Tractors sit on a sugarcane plantation occupying the  land of a Guarani-kaiowá indigenous community in Brazil.

Tatiana Cardeal/Courtesy Oxfam

Tractors sit on a sugarcane plantation occupying the land of a Guarani-kaiowá indigenous community in Brazil.

The anti-poverty group Oxfam is asking Pepsi's shareholders to approve a resolution that, if passed, would force the company to disclose its sugar suppliers and investigate whether those suppliers are implicated in "land grabs" that unfairly take land from the poor.

Pepsi's arch-rival has already announced its own anti-land grab initiative. Earlier this month, Coca-Cola announced a new initiative "to use our influence to help protect the land rights of local communities." The company revealed its top three sugar suppliers and promised to launch an independent review of its operations in Brazil, Colombia, Guatemala, India, Philippines, Thailand and South Africa.

It's a major success for a campaign that Oxfam launched earlier this year called "Behind the Brands." The campaign attempts to embarrass, cajole and threaten the world's biggest food companies into protecting the environment and treating workers or local communities more fairly.

Oxfam has taken particular aim at the sugar industry, with a report on land disputes involving large-scale sugar producers in Brazil and Cambodia. In these cases, impoverished local communities blame large sugar producers for forcing them from their traditional lands.

There have been many reports of such "land grabs" in recent years, as rising food prices have increased investor interest in land around the world. The problem is especially acute in places where people don't have clear legal rights to the land that they depend on for their livelihoods, including many countries in Africa.

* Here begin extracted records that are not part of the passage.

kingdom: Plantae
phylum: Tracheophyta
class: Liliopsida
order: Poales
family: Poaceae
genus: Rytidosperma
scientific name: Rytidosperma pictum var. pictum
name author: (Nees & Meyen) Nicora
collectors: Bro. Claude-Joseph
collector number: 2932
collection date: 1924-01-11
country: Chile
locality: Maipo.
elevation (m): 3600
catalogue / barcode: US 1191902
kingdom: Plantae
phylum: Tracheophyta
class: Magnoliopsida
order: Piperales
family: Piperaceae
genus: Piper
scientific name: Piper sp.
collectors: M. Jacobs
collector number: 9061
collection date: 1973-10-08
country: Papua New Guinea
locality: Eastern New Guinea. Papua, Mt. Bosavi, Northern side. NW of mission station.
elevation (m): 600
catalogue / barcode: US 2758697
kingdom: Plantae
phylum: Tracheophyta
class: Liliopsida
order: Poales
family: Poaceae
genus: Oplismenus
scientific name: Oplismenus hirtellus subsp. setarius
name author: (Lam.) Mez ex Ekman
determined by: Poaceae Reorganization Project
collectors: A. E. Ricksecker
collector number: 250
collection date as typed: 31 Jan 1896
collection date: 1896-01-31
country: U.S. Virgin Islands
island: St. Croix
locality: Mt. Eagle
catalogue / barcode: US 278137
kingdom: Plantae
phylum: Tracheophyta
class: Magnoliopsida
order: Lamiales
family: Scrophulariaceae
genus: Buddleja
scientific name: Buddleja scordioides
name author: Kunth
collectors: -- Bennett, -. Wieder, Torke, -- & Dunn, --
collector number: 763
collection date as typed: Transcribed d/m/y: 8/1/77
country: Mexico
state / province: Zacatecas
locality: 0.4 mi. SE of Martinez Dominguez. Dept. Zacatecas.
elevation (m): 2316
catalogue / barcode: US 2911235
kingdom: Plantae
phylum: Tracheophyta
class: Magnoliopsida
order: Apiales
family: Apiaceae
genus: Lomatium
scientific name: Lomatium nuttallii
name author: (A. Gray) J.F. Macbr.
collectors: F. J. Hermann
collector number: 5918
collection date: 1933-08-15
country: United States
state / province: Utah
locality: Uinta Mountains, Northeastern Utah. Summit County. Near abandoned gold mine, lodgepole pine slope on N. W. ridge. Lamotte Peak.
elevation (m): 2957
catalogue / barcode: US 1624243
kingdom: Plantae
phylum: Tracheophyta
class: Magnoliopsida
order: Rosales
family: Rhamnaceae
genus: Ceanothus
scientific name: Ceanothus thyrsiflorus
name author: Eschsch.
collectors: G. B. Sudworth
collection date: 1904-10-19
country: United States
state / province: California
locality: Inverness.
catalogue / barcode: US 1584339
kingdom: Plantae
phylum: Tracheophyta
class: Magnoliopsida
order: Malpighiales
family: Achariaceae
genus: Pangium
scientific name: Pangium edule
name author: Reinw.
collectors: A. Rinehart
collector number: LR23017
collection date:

According to Oxfam, the three agricultural crops most often implicated in land grabs are sugar, soybeans and palm oil. Of the three, sugar production accounts for the most land — 75 million acres, an area the size of Italy.

In the U.S., Pepsi and Coke don't rely heavily on sugar, since corn-derived sweeteners are cheaper. But in the rest of the world, sugar remains the sweetener of choice.